Incidence of low birth weight/small for gestational age

• Pediatric Outcomes (KQ2)

○ Neurological/visual/cognitive development

Visual development, e.g.

Visual evoked potential acuity

Visual acuity testing

Teller's Acuity Card test

Electroretinography

Cognitive/neurological development, e.g.

EEGs as measure of maturity

Psychomotor developmental index from Bayley's scales

Bayley's mental development index

Knobloch, Passamanick, and Sherrard's developmental Screening Inventory scores

Neurological impairment assessment

Active sleep, quiet sleep, sleep-wake transition, wakefulness

Fagan Test of Infant Intelligence

Stanford-Binet IQ

Receptive Vocabulary

Peabody Picture Vocabulary Test-Revised

Auditory development

Nerve conduction test

Latency Auditory evoked potential

○ Risk for ADHD

Studies will be included only if they employ a validated evaluation procedure

E.g., Wechsler Intelligence Scale for Children

Behavioral rating scales, e.g., Connors, Vanderbilt, and Barkley scales

○ Risk for Autism spectrum disorders

Studies will be included only if they employ a validated evaluation procedure

E.g., Modified Checklist of Autism in Toddlers

○ Risk for learning disabilities

Studies will be included only if they employ a validated evaluation procedure

○ Risk for atopic dermatitis

○ Risk for allergies

Studies will be included only if they employ a validated allergy assessment procedure, preferably challenge

○ Incidence of respiratory disorders

Spirometry in children 5 and over (peak expiratory flow rate [PEFR] and forced expiratory volume in 1 second [FEV1])

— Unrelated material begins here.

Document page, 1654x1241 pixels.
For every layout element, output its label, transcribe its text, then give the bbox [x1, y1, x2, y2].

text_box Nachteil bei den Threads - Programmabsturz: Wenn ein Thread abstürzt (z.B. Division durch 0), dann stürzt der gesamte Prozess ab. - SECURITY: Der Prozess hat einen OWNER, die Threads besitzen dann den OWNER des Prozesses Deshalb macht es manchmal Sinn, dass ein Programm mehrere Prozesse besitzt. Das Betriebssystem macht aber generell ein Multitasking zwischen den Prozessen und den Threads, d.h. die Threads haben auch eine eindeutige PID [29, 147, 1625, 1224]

• KQ 3: Adverse effects of intervention(s)

○ Incidence of specific adverse events reported in trials by study arm

Timing

• Duration of intervention or follow-up

○ Key Question 1,3 (maternal interventions/exposures):

Interventions implemented anytime during pregnancy but preferably during the first or second trimester

Followup duration is anytime during pregnancy (for maternal outcomes of pre/eclampsia or maternal hypertension); term (for outcomes related to birth weight, duration of pregnancy); or within the first 6 months postpartum (for the outcome of postpartum depression)

○ Key Question 2, 3 (infant exposures):

Interventions implemented within one month of birth or exposures measured within 1 month of birthStart Printed Page 48110

Followup duration is 0 to 18 years

Settings

• Community-dwelling individuals seen by primary care physicians or obstetricians in private or academic medical practices (KQ1, 3)
• Community dwelling children seen in outpatient health care or educational settings (KQ2, 3)

Study designs will be limited to Randomized Controlled Trials, prospective cohort studies, and nested case control studies (cross-sectional, retrospective cohort, and case study designs will be excluded; studies must have measure of intake/exposure prior to outcome). Language will be restricted to English. Only peer-reviewed studies will be included; unpublished studies will not be included.